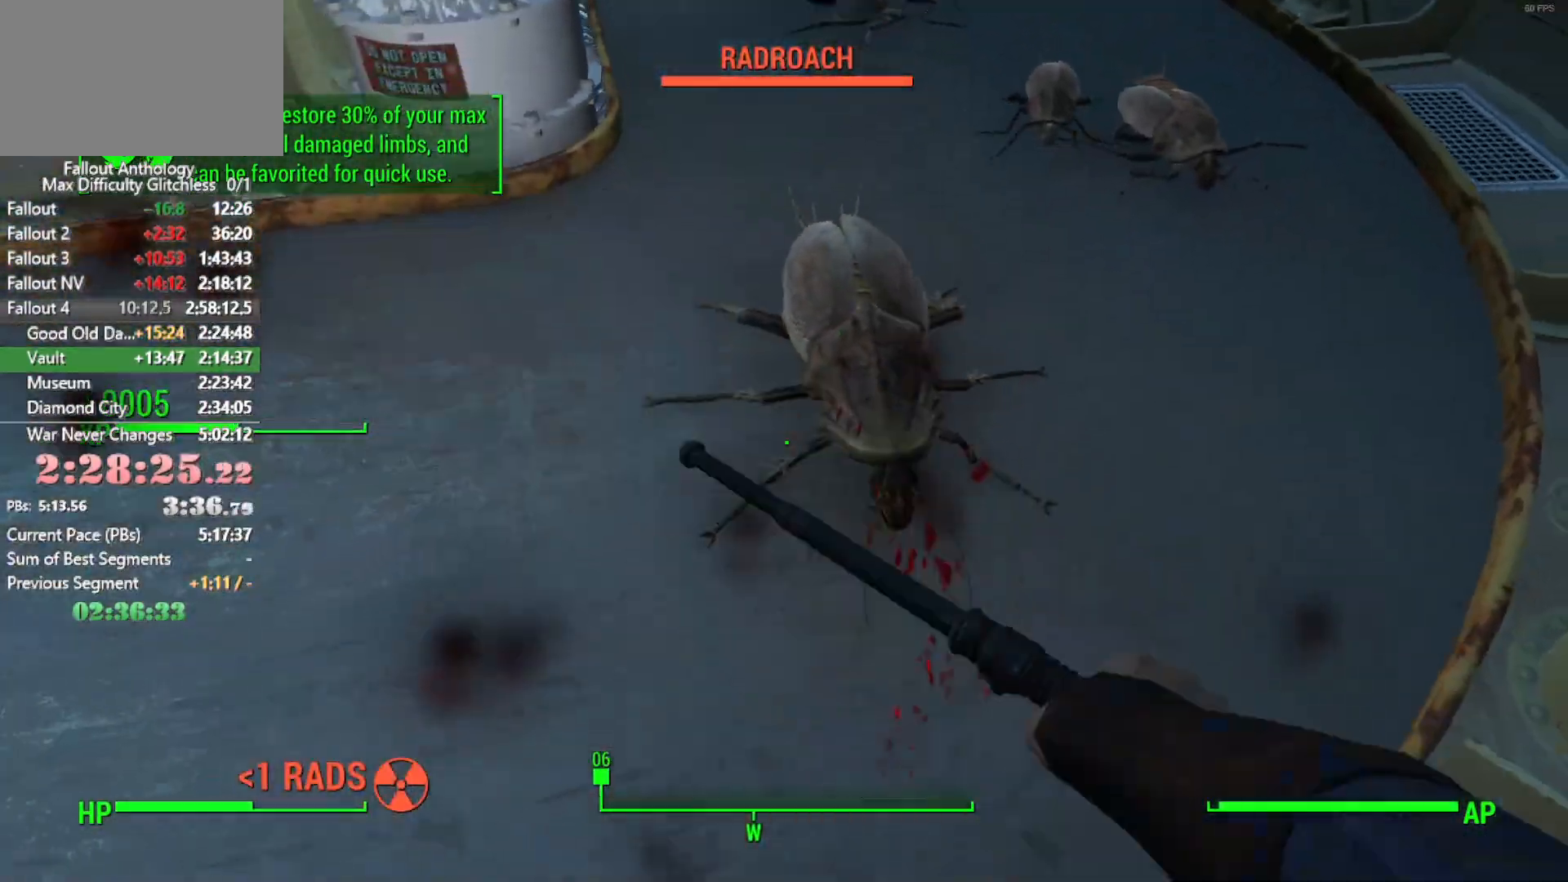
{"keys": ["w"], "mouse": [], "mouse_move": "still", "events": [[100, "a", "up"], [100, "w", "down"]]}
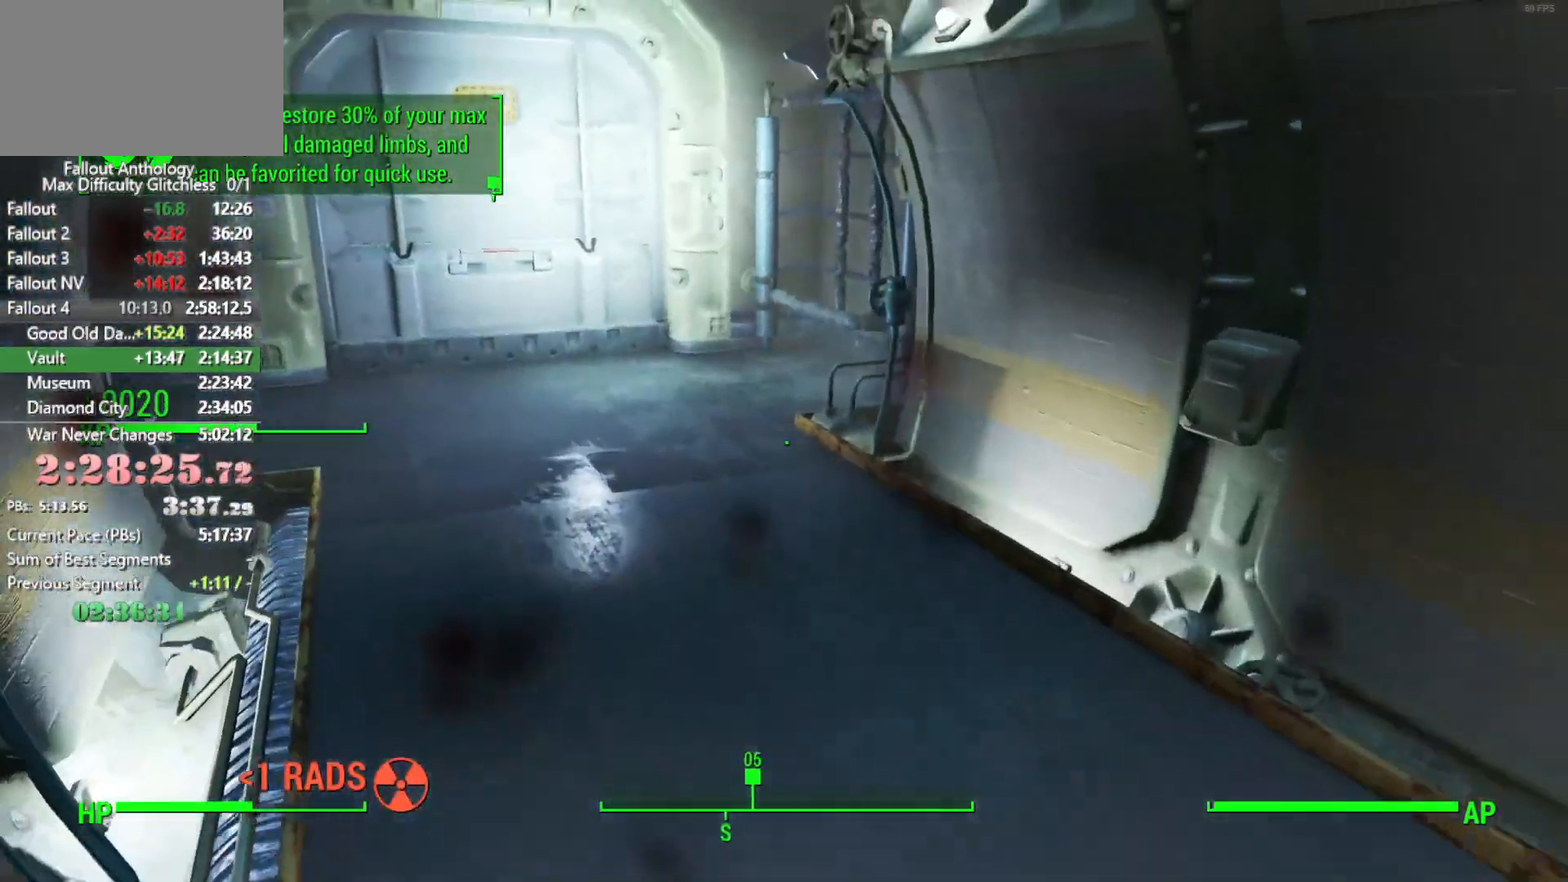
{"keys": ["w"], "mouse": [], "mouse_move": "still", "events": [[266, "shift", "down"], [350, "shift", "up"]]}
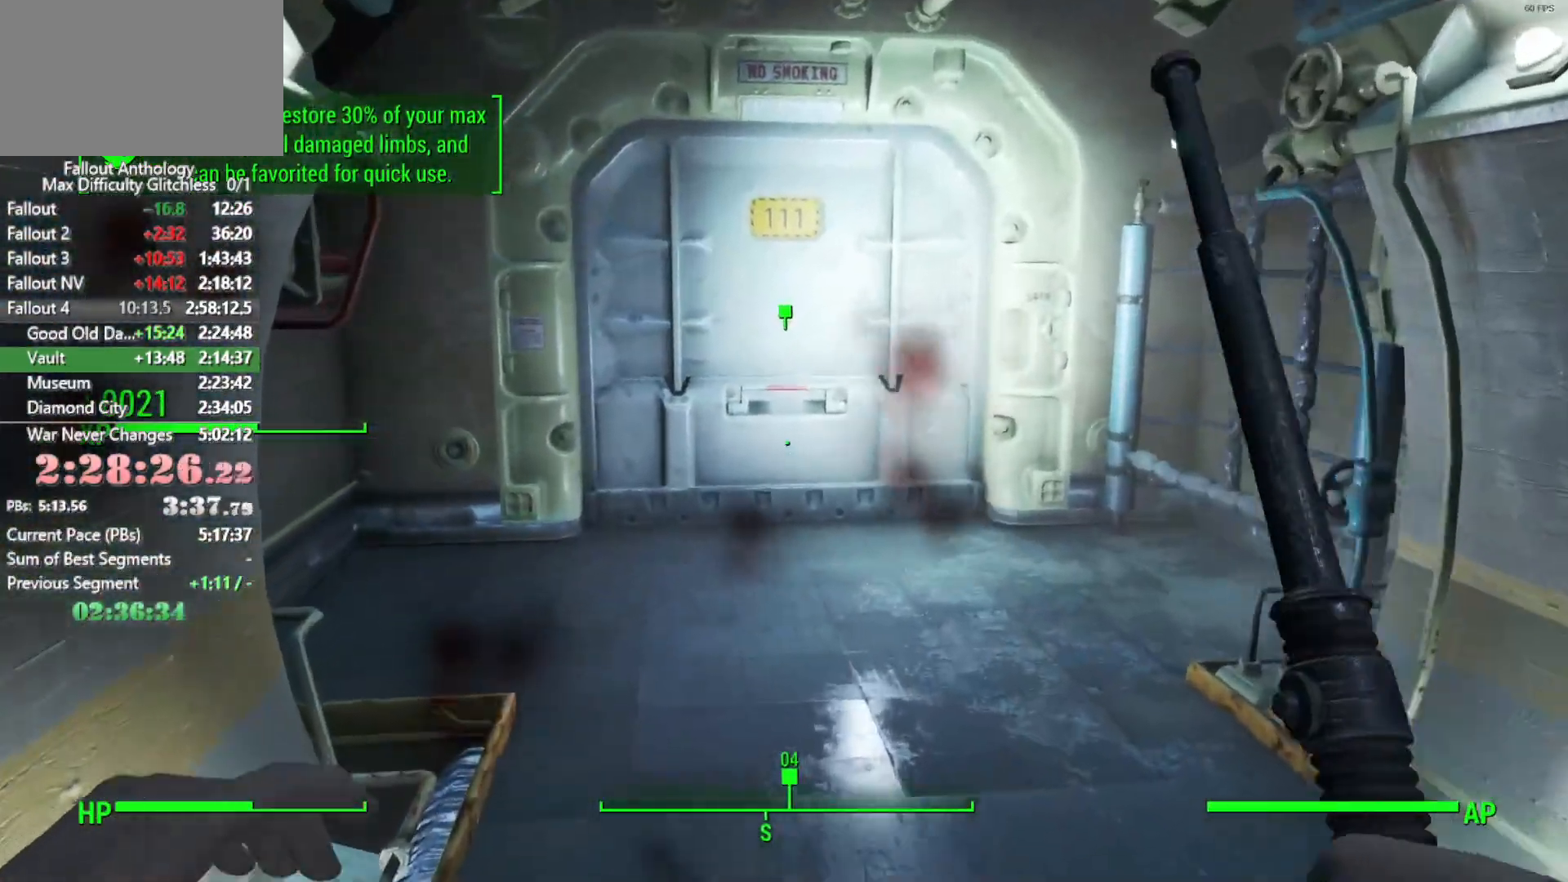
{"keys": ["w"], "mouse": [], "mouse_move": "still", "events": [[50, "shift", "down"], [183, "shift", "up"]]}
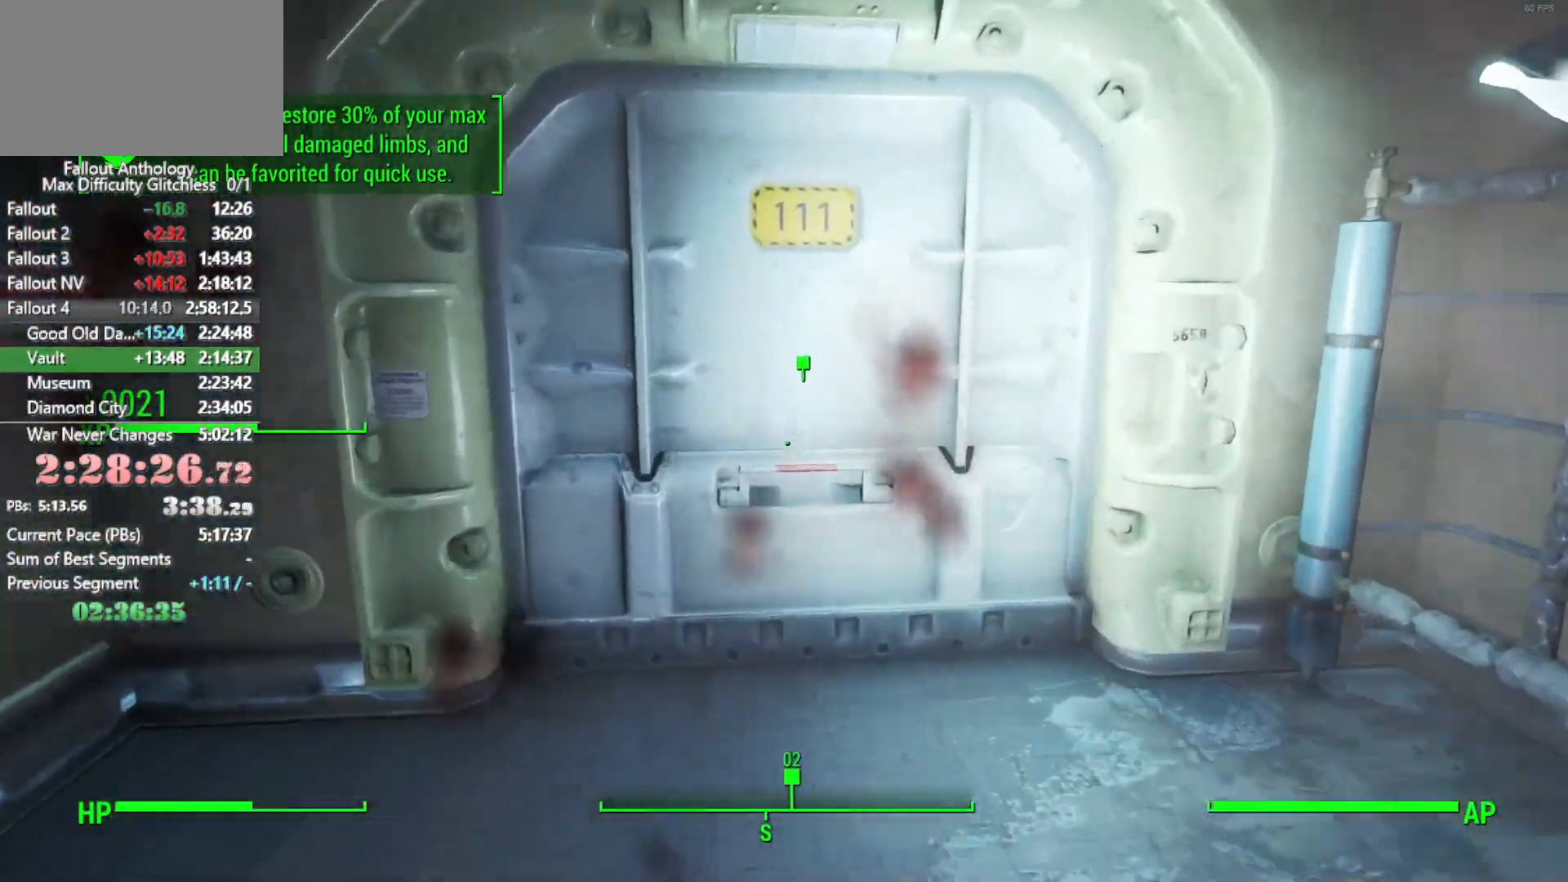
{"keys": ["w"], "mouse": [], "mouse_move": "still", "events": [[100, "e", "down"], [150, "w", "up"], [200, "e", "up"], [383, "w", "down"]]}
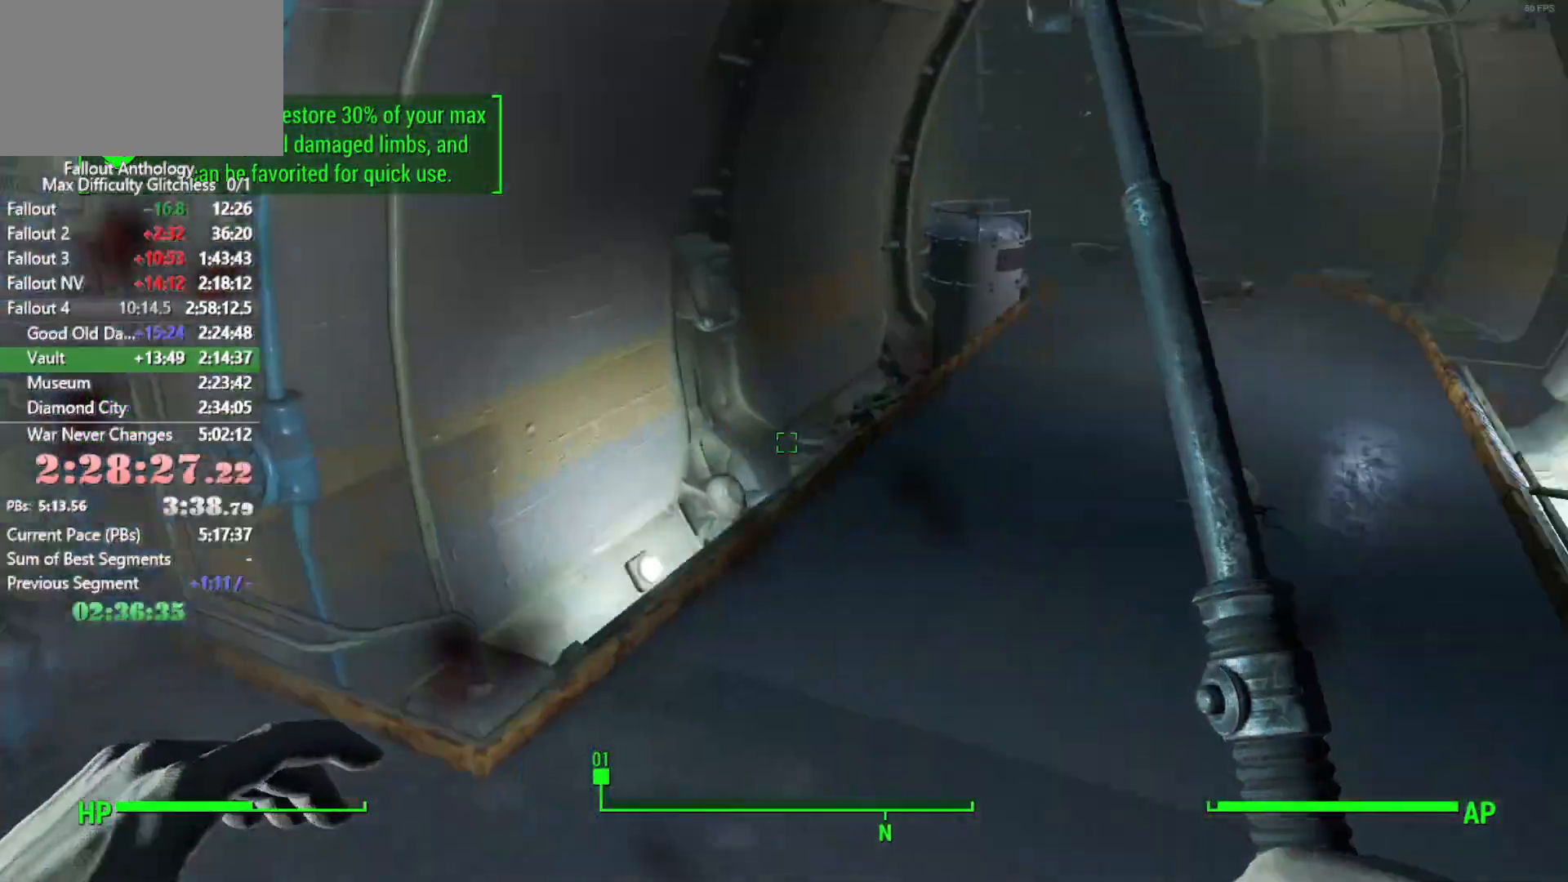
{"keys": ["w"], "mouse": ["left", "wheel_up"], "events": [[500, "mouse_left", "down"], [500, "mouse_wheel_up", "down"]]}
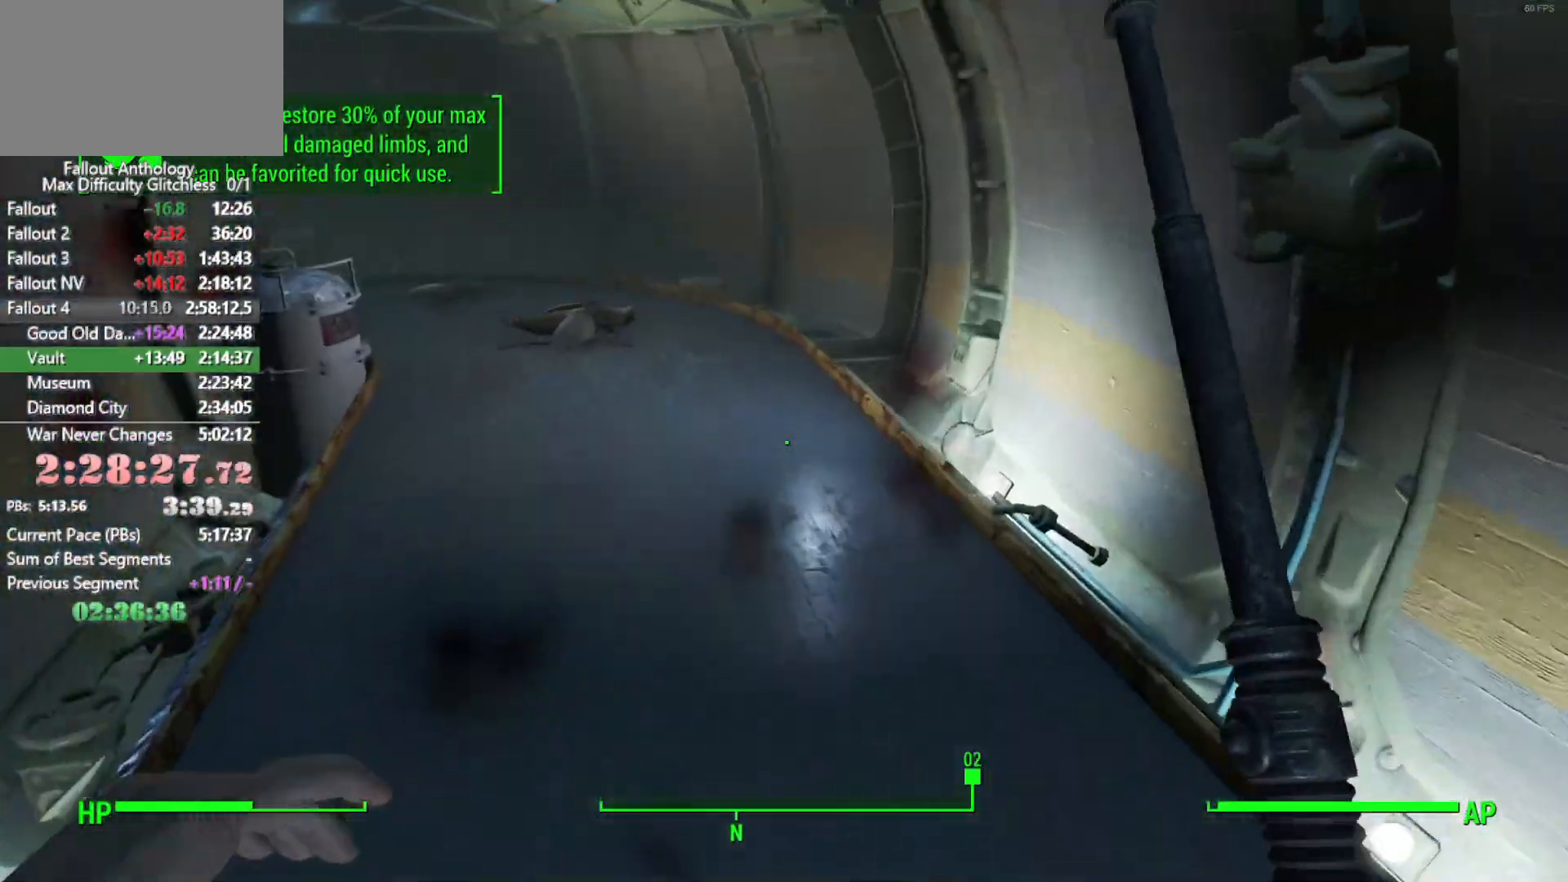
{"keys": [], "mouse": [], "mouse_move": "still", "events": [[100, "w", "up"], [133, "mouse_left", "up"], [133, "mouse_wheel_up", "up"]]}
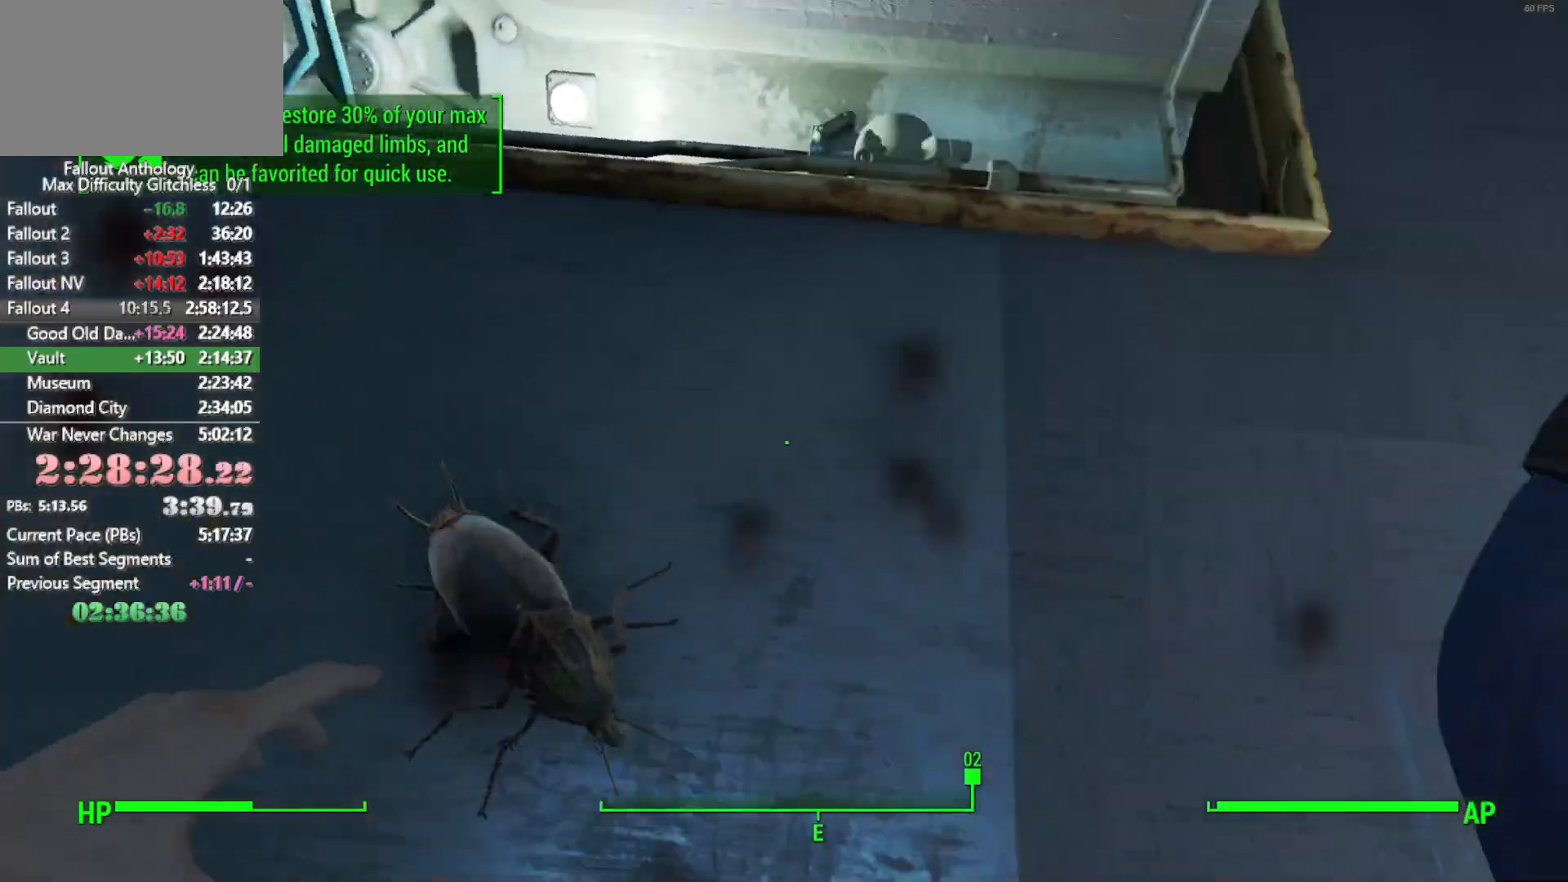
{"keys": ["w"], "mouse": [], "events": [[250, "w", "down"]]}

→ WORK REQUEST:
In the copy, include every line of the records exactly and none of the images.

→ SOLUTION TO THE PROBLEM:
{"keys": ["w"], "mouse": [], "mouse_move": "still", "events": [[100, "a", "up"], [100, "w", "down"]]}
{"keys": ["w"], "mouse": [], "mouse_move": "still", "events": [[266, "shift", "down"], [350, "shift", "up"]]}
{"keys": ["w"], "mouse": [], "mouse_move": "still", "events": [[50, "shift", "down"], [183, "shift", "up"]]}
{"keys": ["w"], "mouse": [], "mouse_move": "still", "events": [[100, "e", "down"], [150, "w", "up"], [200, "e", "up"], [383, "w", "down"]]}
{"keys": ["w"], "mouse": ["left", "wheel_up"], "events": [[500, "mouse_left", "down"], [500, "mouse_wheel_up", "down"]]}
{"keys": [], "mouse": [], "mouse_move": "still", "events": [[100, "w", "up"], [133, "mouse_left", "up"], [133, "mouse_wheel_up", "up"]]}
{"keys": ["w"], "mouse": [], "events": [[250, "w", "down"]]}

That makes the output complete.